■ Assigned task
Nothing but the lines from the one containing "cell phone: present" through the last line of the records below should be copied, exactly and without pictures.

[Dataset records]

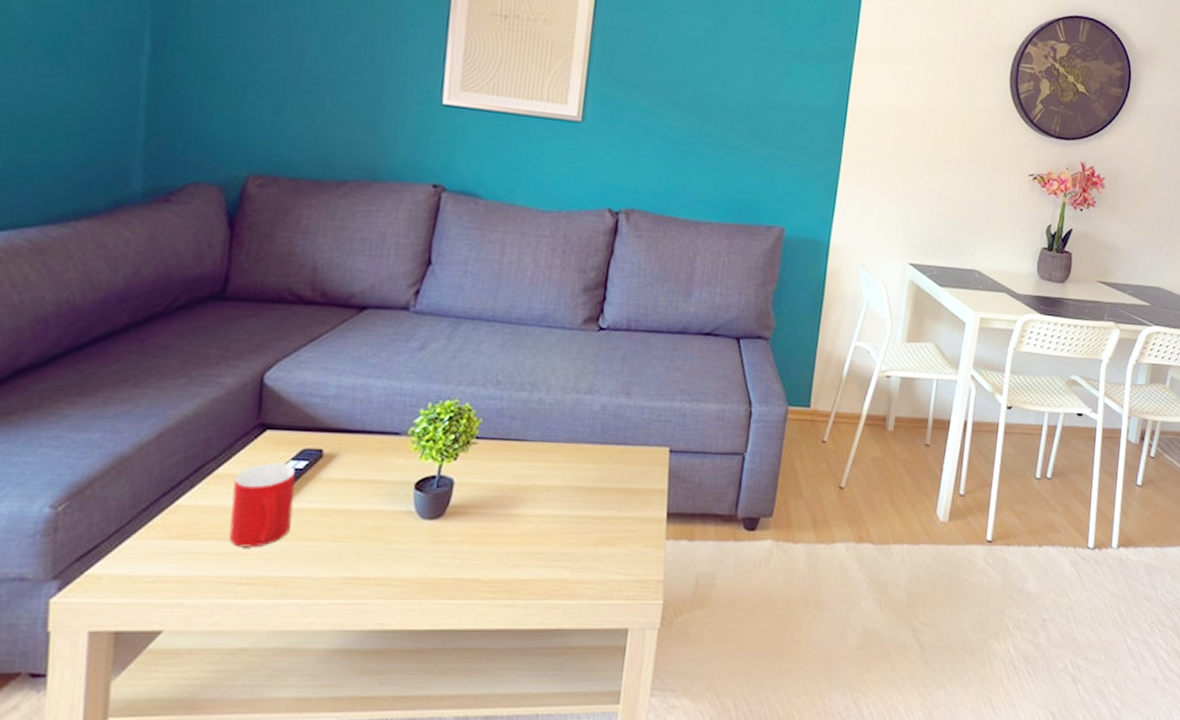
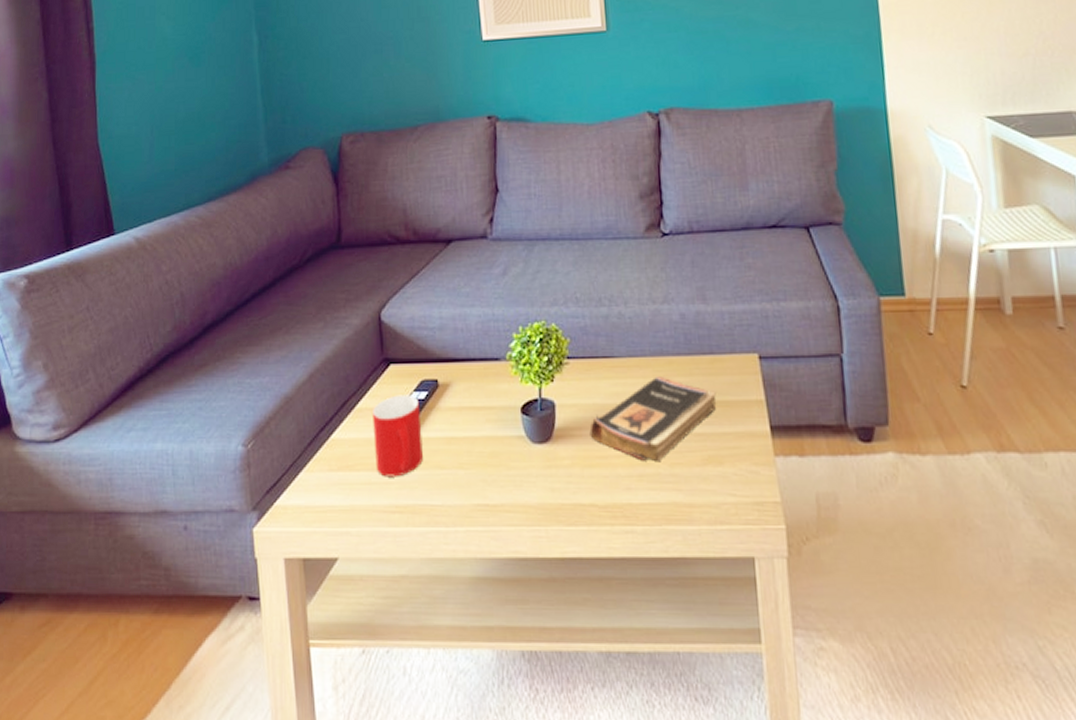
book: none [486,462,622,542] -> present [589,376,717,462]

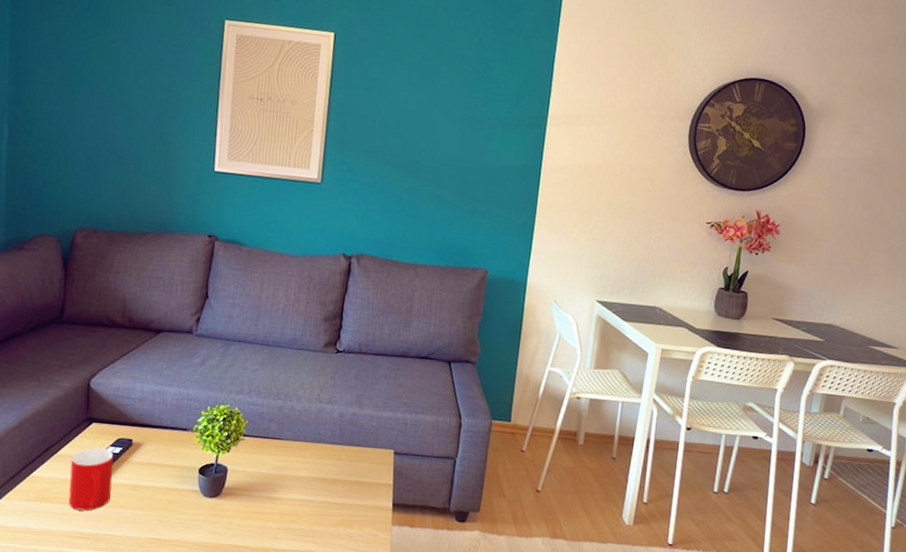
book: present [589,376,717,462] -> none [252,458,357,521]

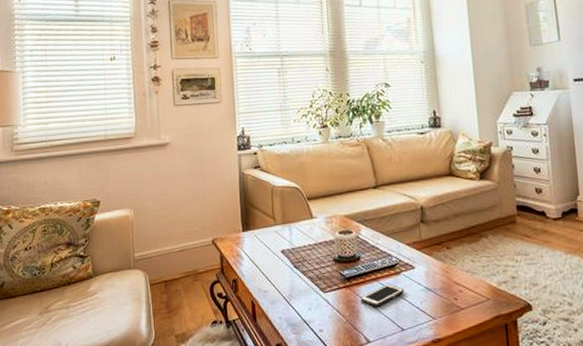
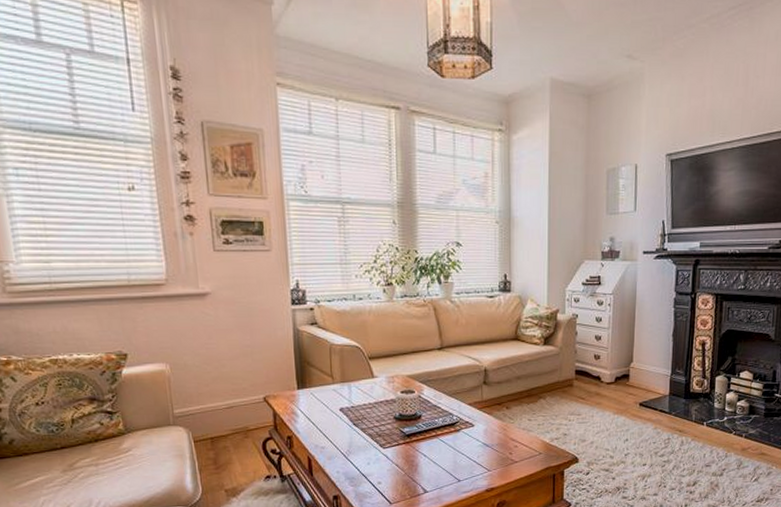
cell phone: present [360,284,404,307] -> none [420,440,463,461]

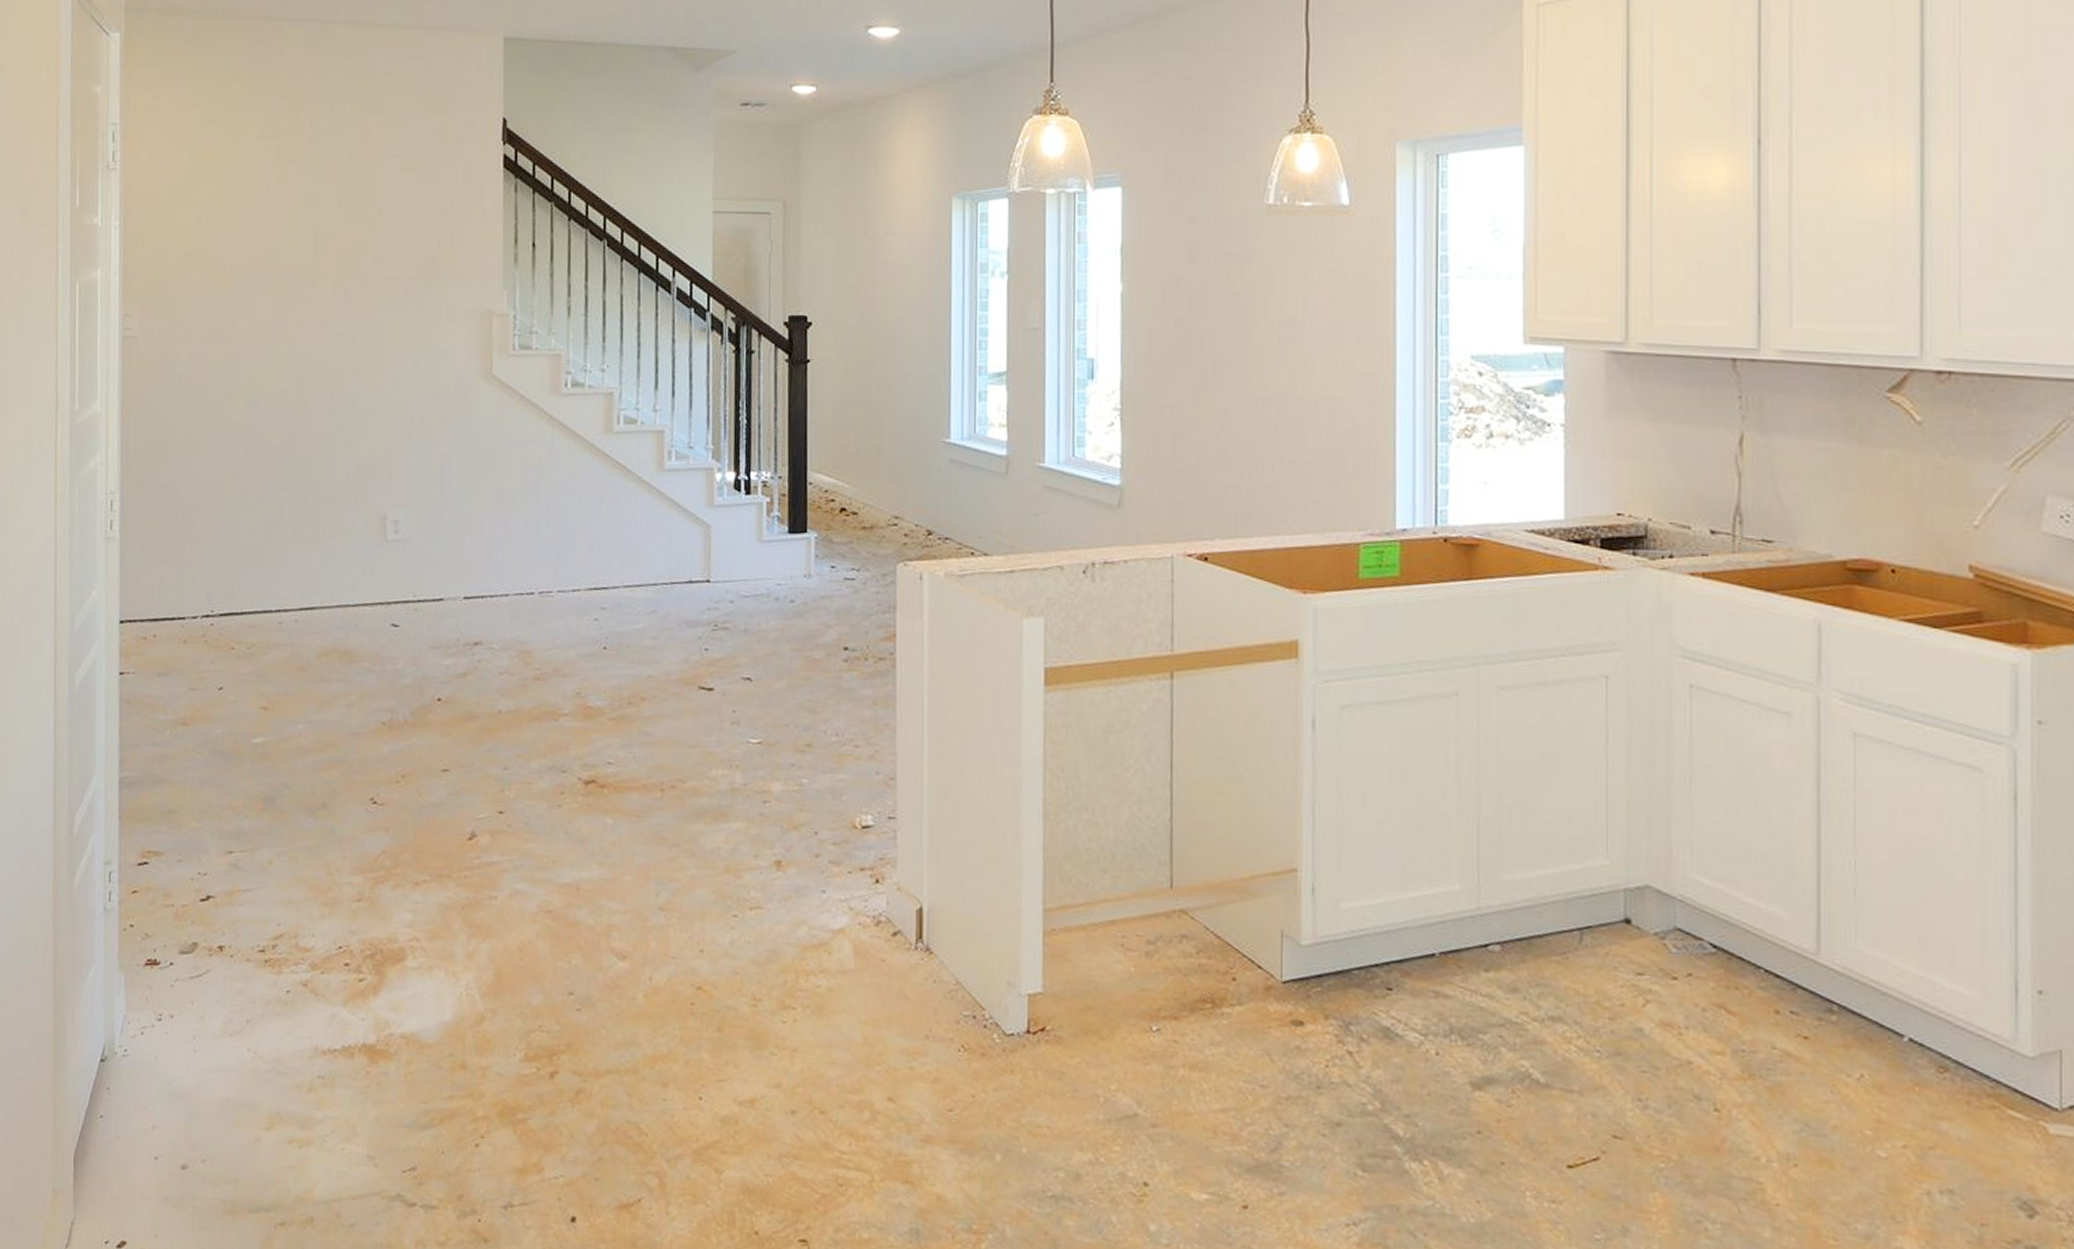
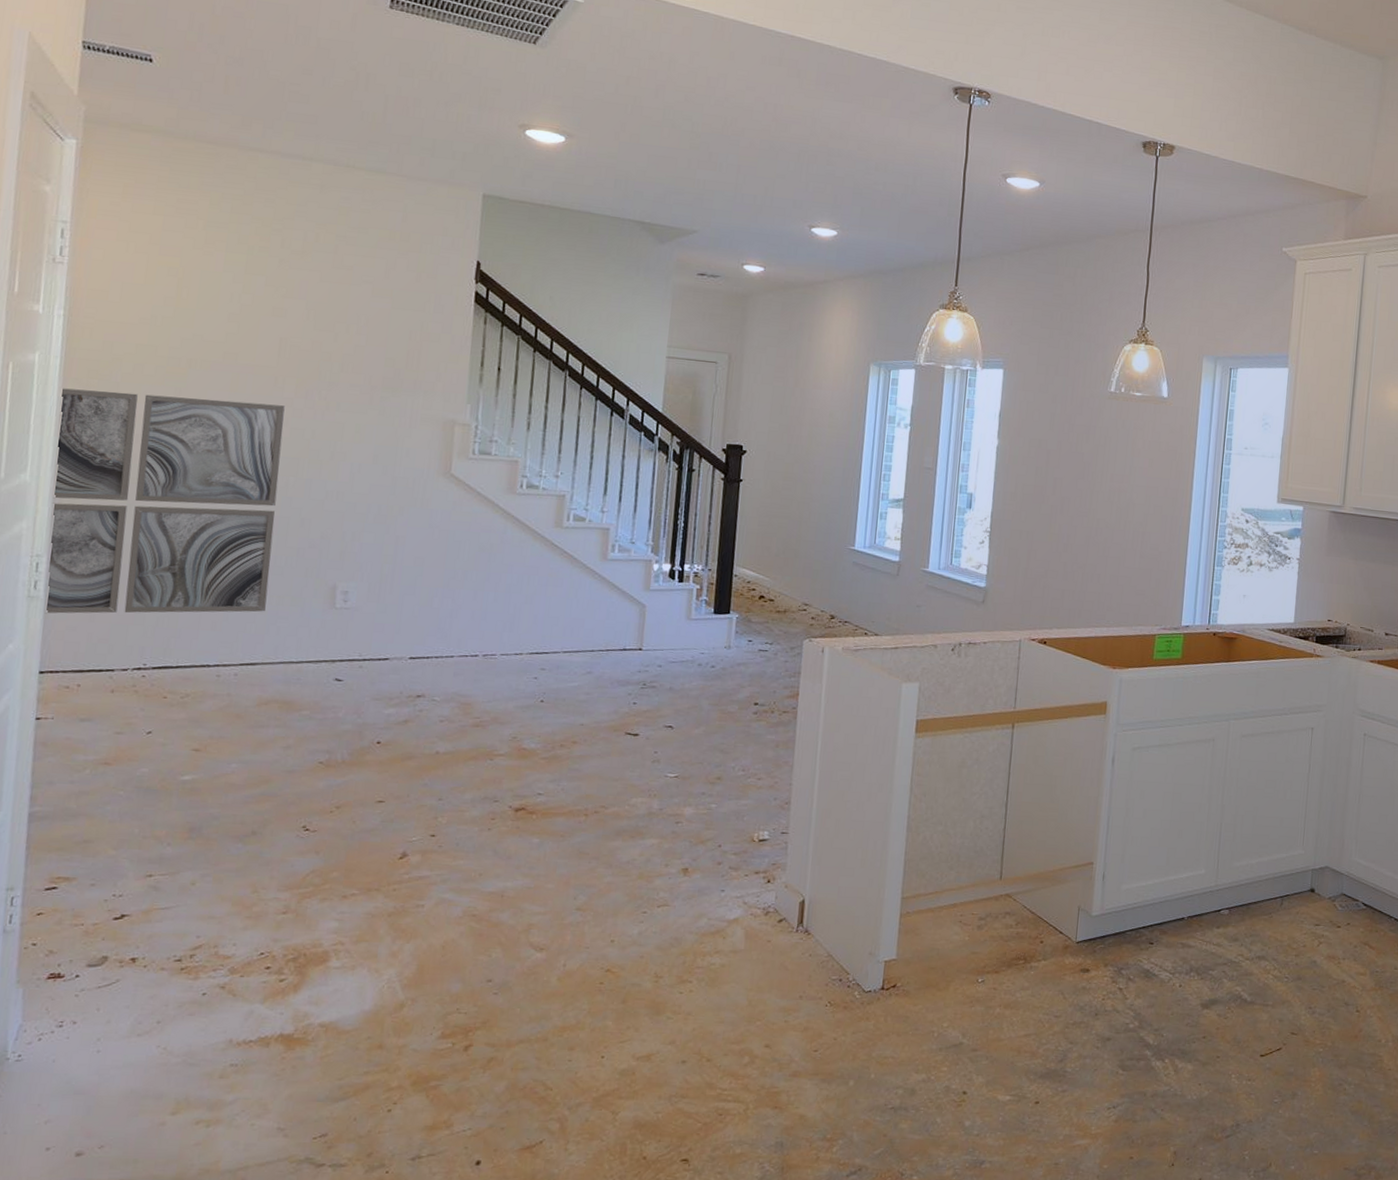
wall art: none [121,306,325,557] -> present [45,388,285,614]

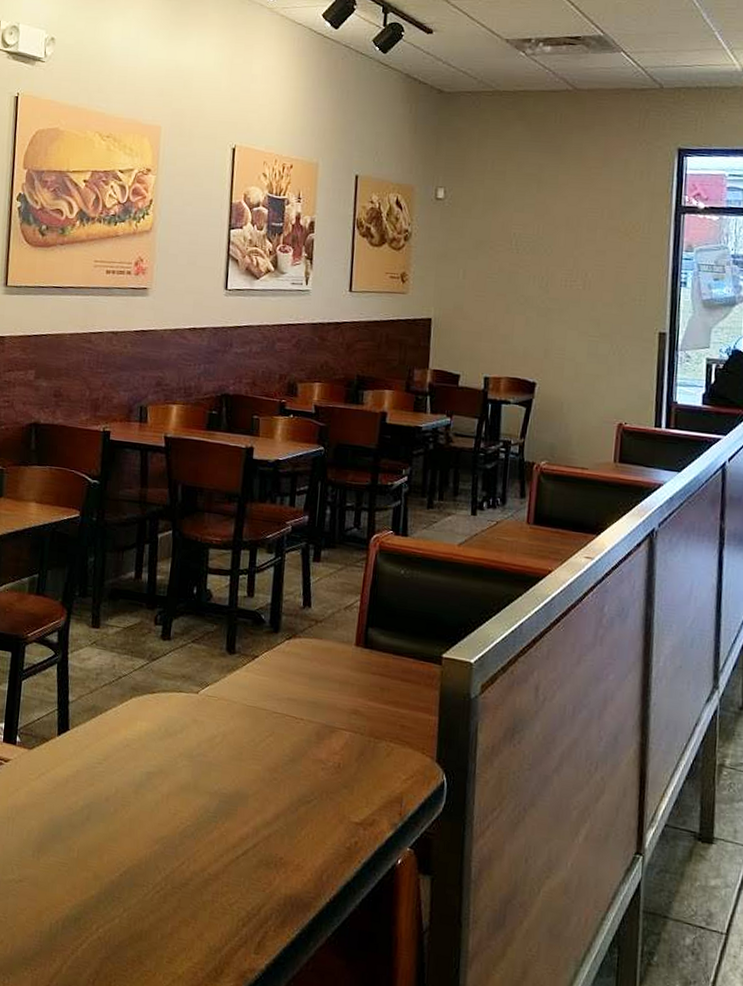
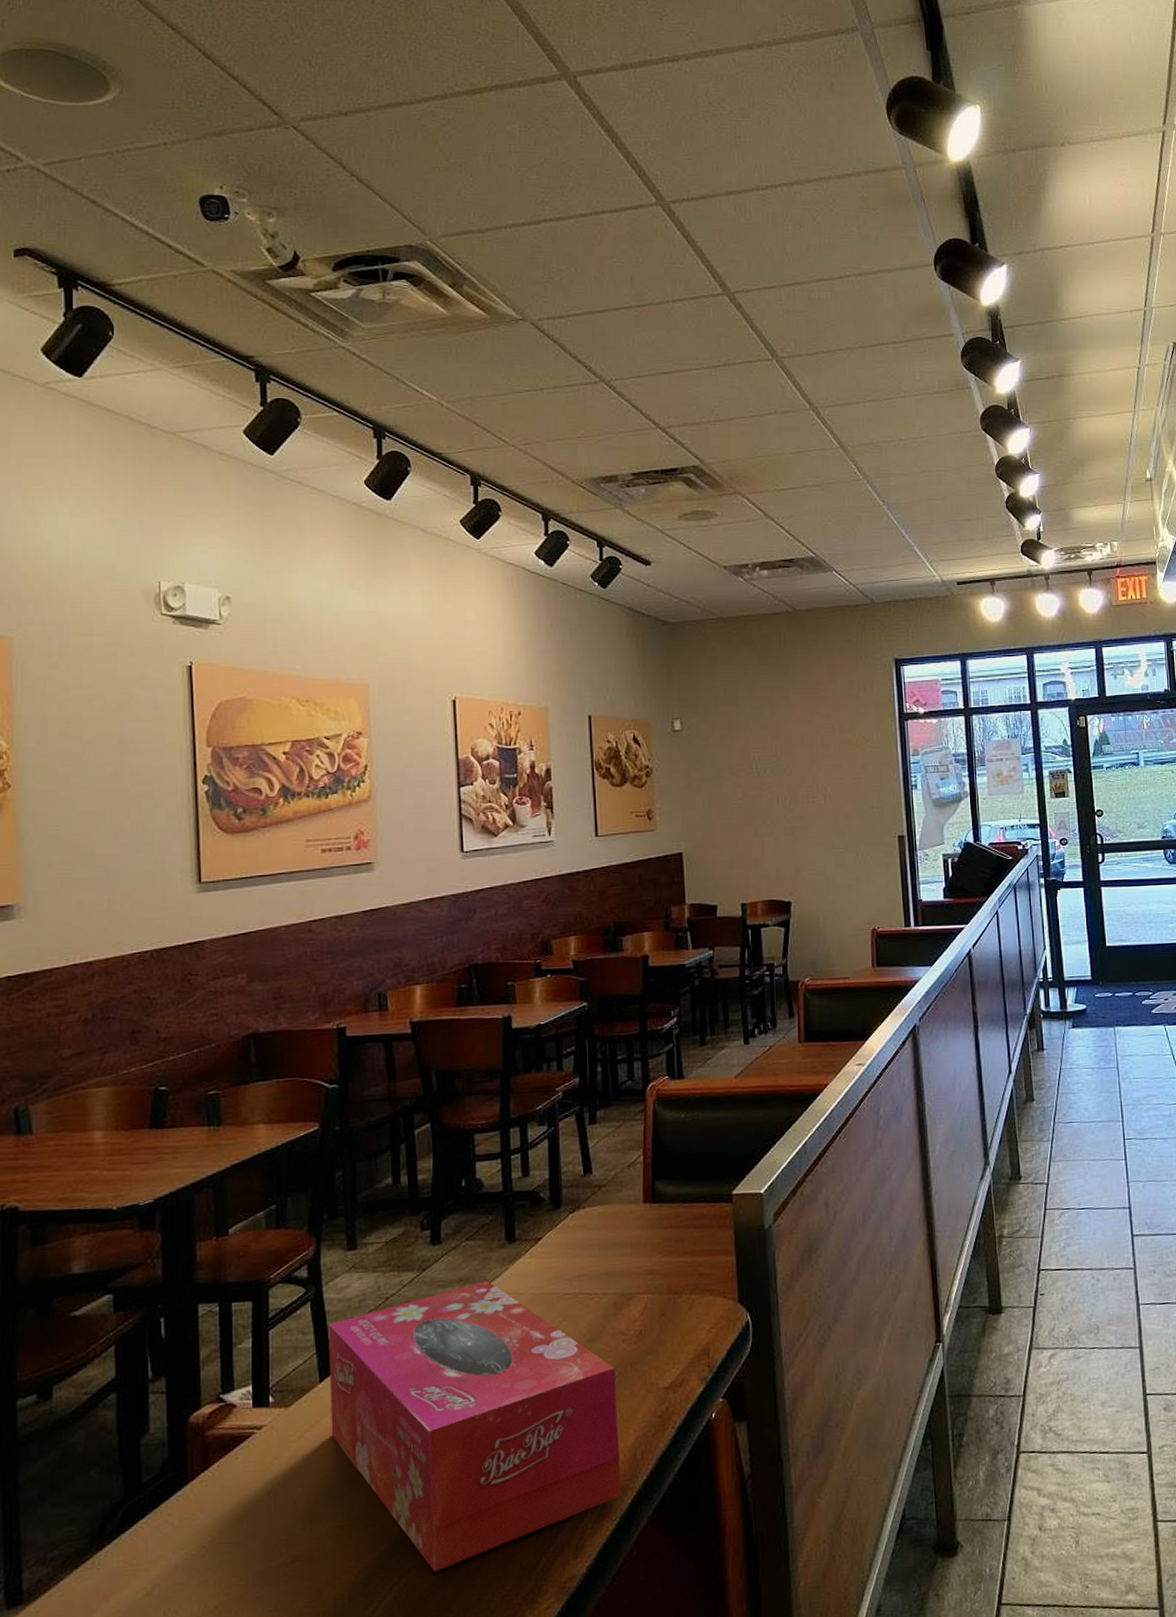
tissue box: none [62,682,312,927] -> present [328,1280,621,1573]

■ Response
cell phone: present [360,284,404,307] -> none [420,440,463,461]

wall art: none [121,306,325,557] -> present [45,388,285,614]

tissue box: none [62,682,312,927] -> present [328,1280,621,1573]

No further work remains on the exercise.